Your assignment: Reproduce the data below word for word, keeping every line, number, and punctuation mark unchanged.

*** Opening Supplied information ***

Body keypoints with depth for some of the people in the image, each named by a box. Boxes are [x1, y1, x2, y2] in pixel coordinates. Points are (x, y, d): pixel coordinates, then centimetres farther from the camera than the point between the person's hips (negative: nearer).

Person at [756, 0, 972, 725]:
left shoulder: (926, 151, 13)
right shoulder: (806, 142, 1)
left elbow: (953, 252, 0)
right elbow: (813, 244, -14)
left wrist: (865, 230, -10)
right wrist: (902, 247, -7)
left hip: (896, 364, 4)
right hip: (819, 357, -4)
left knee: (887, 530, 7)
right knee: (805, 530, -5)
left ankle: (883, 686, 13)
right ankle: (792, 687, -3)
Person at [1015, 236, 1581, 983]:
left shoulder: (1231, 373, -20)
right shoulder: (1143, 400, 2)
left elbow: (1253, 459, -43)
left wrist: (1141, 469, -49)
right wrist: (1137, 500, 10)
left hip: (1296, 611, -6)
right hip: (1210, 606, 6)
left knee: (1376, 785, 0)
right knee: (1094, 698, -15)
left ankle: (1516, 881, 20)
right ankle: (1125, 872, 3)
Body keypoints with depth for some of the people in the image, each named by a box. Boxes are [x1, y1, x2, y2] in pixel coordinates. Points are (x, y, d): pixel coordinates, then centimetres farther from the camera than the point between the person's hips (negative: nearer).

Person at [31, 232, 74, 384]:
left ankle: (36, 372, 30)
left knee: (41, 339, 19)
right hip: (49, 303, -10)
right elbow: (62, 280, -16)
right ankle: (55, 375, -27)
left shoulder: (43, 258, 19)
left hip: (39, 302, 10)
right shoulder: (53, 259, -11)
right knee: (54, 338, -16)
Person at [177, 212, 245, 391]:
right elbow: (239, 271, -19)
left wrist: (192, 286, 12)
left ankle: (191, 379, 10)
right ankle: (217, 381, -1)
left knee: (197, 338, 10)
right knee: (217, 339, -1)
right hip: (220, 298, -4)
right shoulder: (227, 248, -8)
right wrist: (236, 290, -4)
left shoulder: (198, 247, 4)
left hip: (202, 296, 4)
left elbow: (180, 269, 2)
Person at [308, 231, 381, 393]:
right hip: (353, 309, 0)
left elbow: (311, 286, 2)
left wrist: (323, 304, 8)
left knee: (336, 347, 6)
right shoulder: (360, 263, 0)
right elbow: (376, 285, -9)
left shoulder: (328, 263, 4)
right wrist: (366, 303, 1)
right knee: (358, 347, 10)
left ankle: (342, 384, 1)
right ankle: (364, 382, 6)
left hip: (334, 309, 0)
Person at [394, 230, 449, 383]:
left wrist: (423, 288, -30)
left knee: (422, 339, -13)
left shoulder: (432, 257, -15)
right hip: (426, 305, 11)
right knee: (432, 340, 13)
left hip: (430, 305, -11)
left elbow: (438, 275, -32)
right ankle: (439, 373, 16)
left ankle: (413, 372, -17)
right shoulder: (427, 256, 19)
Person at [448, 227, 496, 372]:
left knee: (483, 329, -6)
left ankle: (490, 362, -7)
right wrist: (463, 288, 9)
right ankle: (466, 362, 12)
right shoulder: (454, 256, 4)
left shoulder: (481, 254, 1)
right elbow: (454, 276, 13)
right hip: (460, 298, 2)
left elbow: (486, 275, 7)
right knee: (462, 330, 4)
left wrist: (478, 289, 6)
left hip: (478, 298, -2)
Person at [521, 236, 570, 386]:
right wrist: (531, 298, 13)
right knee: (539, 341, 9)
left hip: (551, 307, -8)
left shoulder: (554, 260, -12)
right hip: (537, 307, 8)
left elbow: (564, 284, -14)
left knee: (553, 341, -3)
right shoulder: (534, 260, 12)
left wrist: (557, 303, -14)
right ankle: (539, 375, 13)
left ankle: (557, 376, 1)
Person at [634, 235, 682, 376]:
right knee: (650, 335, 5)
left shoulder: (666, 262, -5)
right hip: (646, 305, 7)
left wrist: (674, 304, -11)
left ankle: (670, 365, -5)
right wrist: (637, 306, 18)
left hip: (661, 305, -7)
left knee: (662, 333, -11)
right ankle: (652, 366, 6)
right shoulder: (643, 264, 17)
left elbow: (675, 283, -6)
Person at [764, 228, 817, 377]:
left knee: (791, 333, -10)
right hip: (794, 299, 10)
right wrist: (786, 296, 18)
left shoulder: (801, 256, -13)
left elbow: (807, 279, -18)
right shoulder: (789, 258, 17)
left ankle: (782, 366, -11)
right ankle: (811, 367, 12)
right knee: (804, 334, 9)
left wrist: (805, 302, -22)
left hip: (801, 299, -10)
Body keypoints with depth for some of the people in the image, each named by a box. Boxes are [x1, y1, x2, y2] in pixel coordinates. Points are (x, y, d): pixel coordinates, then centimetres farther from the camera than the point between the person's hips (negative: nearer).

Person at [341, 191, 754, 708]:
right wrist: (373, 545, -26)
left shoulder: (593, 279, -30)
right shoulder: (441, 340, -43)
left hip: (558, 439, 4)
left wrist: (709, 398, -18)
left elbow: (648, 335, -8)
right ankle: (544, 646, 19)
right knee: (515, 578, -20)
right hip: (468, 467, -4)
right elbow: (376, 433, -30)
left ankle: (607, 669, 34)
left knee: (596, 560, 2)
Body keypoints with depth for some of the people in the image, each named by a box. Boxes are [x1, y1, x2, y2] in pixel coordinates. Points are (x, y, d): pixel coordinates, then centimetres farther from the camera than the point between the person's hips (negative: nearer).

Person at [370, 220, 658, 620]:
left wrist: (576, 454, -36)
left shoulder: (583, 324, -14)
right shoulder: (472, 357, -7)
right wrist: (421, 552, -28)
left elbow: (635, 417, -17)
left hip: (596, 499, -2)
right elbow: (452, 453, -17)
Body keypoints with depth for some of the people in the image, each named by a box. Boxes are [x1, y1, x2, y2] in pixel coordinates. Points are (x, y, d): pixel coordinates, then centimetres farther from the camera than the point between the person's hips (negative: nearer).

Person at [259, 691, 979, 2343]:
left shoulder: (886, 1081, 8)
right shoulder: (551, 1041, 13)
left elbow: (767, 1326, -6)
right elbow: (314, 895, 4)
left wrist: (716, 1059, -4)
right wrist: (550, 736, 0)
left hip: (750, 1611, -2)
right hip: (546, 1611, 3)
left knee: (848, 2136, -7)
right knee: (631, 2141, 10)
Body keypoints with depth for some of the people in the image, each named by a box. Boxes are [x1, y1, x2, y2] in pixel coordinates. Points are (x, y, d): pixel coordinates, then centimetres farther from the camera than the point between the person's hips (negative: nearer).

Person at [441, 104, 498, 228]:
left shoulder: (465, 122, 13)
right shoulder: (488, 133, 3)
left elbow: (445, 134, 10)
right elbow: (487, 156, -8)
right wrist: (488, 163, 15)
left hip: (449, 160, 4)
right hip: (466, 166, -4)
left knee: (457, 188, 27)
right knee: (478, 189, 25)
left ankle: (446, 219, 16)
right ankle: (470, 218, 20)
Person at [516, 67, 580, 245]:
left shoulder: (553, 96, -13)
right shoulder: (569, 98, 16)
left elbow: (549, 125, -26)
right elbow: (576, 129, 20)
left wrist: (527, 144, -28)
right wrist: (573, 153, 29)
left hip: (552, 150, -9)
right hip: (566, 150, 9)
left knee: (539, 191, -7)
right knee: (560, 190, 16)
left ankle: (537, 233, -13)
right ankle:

*** Closing Supplied information ***

Result for this task:
Body keypoints with depth for some of the people in the image, each named by a box. Boxes are [x1, y1, x2, y2] in pixel coordinates. Points are (x, y, d): pixel coordinates, then centimetres farther from the camera than the point between the person's hips (negative: nearer).

Person at [756, 0, 972, 725]:
left shoulder: (926, 151, 13)
right shoulder: (806, 142, 1)
left elbow: (953, 252, 0)
right elbow: (813, 244, -14)
left wrist: (865, 230, -10)
right wrist: (902, 247, -7)
left hip: (896, 364, 4)
right hip: (819, 357, -4)
left knee: (887, 530, 7)
right knee: (805, 530, -5)
left ankle: (883, 686, 13)
right ankle: (792, 687, -3)
Person at [1015, 236, 1581, 983]:
left shoulder: (1231, 373, -20)
right shoulder: (1143, 400, 2)
left elbow: (1253, 459, -43)
left wrist: (1141, 469, -49)
right wrist: (1137, 500, 10)
left hip: (1296, 611, -6)
right hip: (1210, 606, 6)
left knee: (1376, 785, 0)
right knee: (1094, 698, -15)
left ankle: (1516, 881, 20)
right ankle: (1125, 872, 3)
Body keypoints with depth for some of the people in the image, each named by a box. Boxes are [x1, y1, x2, y2] in pixel coordinates. Points are (x, y, d): pixel coordinates, then centimetres farther from the camera than the point between the person's hips (negative: nearer).

Person at [31, 232, 74, 384]:
left ankle: (36, 372, 30)
left knee: (41, 339, 19)
right hip: (49, 303, -10)
right elbow: (62, 280, -16)
right ankle: (55, 375, -27)
left shoulder: (43, 258, 19)
left hip: (39, 302, 10)
right shoulder: (53, 259, -11)
right knee: (54, 338, -16)
Person at [177, 212, 245, 391]:
right elbow: (239, 271, -19)
left wrist: (192, 286, 12)
left ankle: (191, 379, 10)
right ankle: (217, 381, -1)
left knee: (197, 338, 10)
right knee: (217, 339, -1)
right hip: (220, 298, -4)
right shoulder: (227, 248, -8)
right wrist: (236, 290, -4)
left shoulder: (198, 247, 4)
left hip: (202, 296, 4)
left elbow: (180, 269, 2)
Person at [308, 231, 381, 393]:
right hip: (353, 309, 0)
left elbow: (311, 286, 2)
left wrist: (323, 304, 8)
left knee: (336, 347, 6)
right shoulder: (360, 263, 0)
right elbow: (376, 285, -9)
left shoulder: (328, 263, 4)
right wrist: (366, 303, 1)
right knee: (358, 347, 10)
left ankle: (342, 384, 1)
right ankle: (364, 382, 6)
left hip: (334, 309, 0)
Person at [394, 230, 449, 383]:
left wrist: (423, 288, -30)
left knee: (422, 339, -13)
left shoulder: (432, 257, -15)
right hip: (426, 305, 11)
right knee: (432, 340, 13)
left hip: (430, 305, -11)
left elbow: (438, 275, -32)
right ankle: (439, 373, 16)
left ankle: (413, 372, -17)
right shoulder: (427, 256, 19)
Person at [448, 227, 496, 372]:
left knee: (483, 329, -6)
left ankle: (490, 362, -7)
right wrist: (463, 288, 9)
right ankle: (466, 362, 12)
right shoulder: (454, 256, 4)
left shoulder: (481, 254, 1)
right elbow: (454, 276, 13)
right hip: (460, 298, 2)
left elbow: (486, 275, 7)
right knee: (462, 330, 4)
left wrist: (478, 289, 6)
left hip: (478, 298, -2)
Person at [521, 236, 570, 386]:
right wrist: (531, 298, 13)
right knee: (539, 341, 9)
left hip: (551, 307, -8)
left shoulder: (554, 260, -12)
right hip: (537, 307, 8)
left elbow: (564, 284, -14)
left knee: (553, 341, -3)
right shoulder: (534, 260, 12)
left wrist: (557, 303, -14)
right ankle: (539, 375, 13)
left ankle: (557, 376, 1)
Person at [634, 235, 682, 376]:
right knee: (650, 335, 5)
left shoulder: (666, 262, -5)
right hip: (646, 305, 7)
left wrist: (674, 304, -11)
left ankle: (670, 365, -5)
right wrist: (637, 306, 18)
left hip: (661, 305, -7)
left knee: (662, 333, -11)
right ankle: (652, 366, 6)
right shoulder: (643, 264, 17)
left elbow: (675, 283, -6)
Person at [764, 228, 817, 377]:
left knee: (791, 333, -10)
right hip: (794, 299, 10)
right wrist: (786, 296, 18)
left shoulder: (801, 256, -13)
left elbow: (807, 279, -18)
right shoulder: (789, 258, 17)
left ankle: (782, 366, -11)
right ankle: (811, 367, 12)
right knee: (804, 334, 9)
left wrist: (805, 302, -22)
left hip: (801, 299, -10)
Body keypoints with depth for some of the people in the image, each named by a box. Boxes are [x1, y1, x2, y2] in pixel coordinates. Points are (x, y, d): pixel coordinates, then centimetres farther from the camera than the point between the person's hips (negative: nearer).

Person at [341, 191, 754, 708]:
right wrist: (373, 545, -26)
left shoulder: (593, 279, -30)
right shoulder: (441, 340, -43)
left hip: (558, 439, 4)
left wrist: (709, 398, -18)
left elbow: (648, 335, -8)
right ankle: (544, 646, 19)
right knee: (515, 578, -20)
right hip: (468, 467, -4)
right elbow: (376, 433, -30)
left ankle: (607, 669, 34)
left knee: (596, 560, 2)
Body keypoints with depth for some of the people in the image, each named by a box. Boxes are [x1, y1, x2, y2] in pixel coordinates. Points are (x, y, d): pixel coordinates, then centimetres farther from the camera than the point between the person's hips (negative: nearer).

Person at [370, 220, 658, 620]:
left wrist: (576, 454, -36)
left shoulder: (583, 324, -14)
right shoulder: (472, 357, -7)
right wrist: (421, 552, -28)
left elbow: (635, 417, -17)
left hip: (596, 499, -2)
right elbow: (452, 453, -17)
Body keypoints with depth for some of the people in the image, each named by a box. Boxes are [x1, y1, x2, y2] in pixel coordinates. Points are (x, y, d): pixel coordinates, then centimetres farther from the camera than the point between the person's hips (negative: nearer).

Person at [259, 691, 979, 2343]:
left shoulder: (886, 1081, 8)
right shoulder: (551, 1041, 13)
left elbow: (767, 1326, -6)
right elbow: (314, 895, 4)
left wrist: (716, 1059, -4)
right wrist: (550, 736, 0)
left hip: (750, 1611, -2)
right hip: (546, 1611, 3)
left knee: (848, 2136, -7)
right knee: (631, 2141, 10)
Body keypoints with depth for some of the people in the image, each named by a box. Boxes are [x1, y1, x2, y2] in pixel coordinates. Points are (x, y, d): pixel coordinates, then centimetres farther from the camera than the point between the person's hips (negative: nearer).

Person at [441, 104, 498, 228]:
left shoulder: (465, 122, 13)
right shoulder: (488, 133, 3)
left elbow: (445, 134, 10)
right elbow: (487, 156, -8)
right wrist: (488, 163, 15)
left hip: (449, 160, 4)
right hip: (466, 166, -4)
left knee: (457, 188, 27)
right knee: (478, 189, 25)
left ankle: (446, 219, 16)
right ankle: (470, 218, 20)
Person at [516, 67, 580, 245]:
left shoulder: (553, 96, -13)
right shoulder: (569, 98, 16)
left elbow: (549, 125, -26)
right elbow: (576, 129, 20)
left wrist: (527, 144, -28)
right wrist: (573, 153, 29)
left hip: (552, 150, -9)
right hip: (566, 150, 9)
left knee: (539, 191, -7)
right knee: (560, 190, 16)
left ankle: (537, 233, -13)
right ankle:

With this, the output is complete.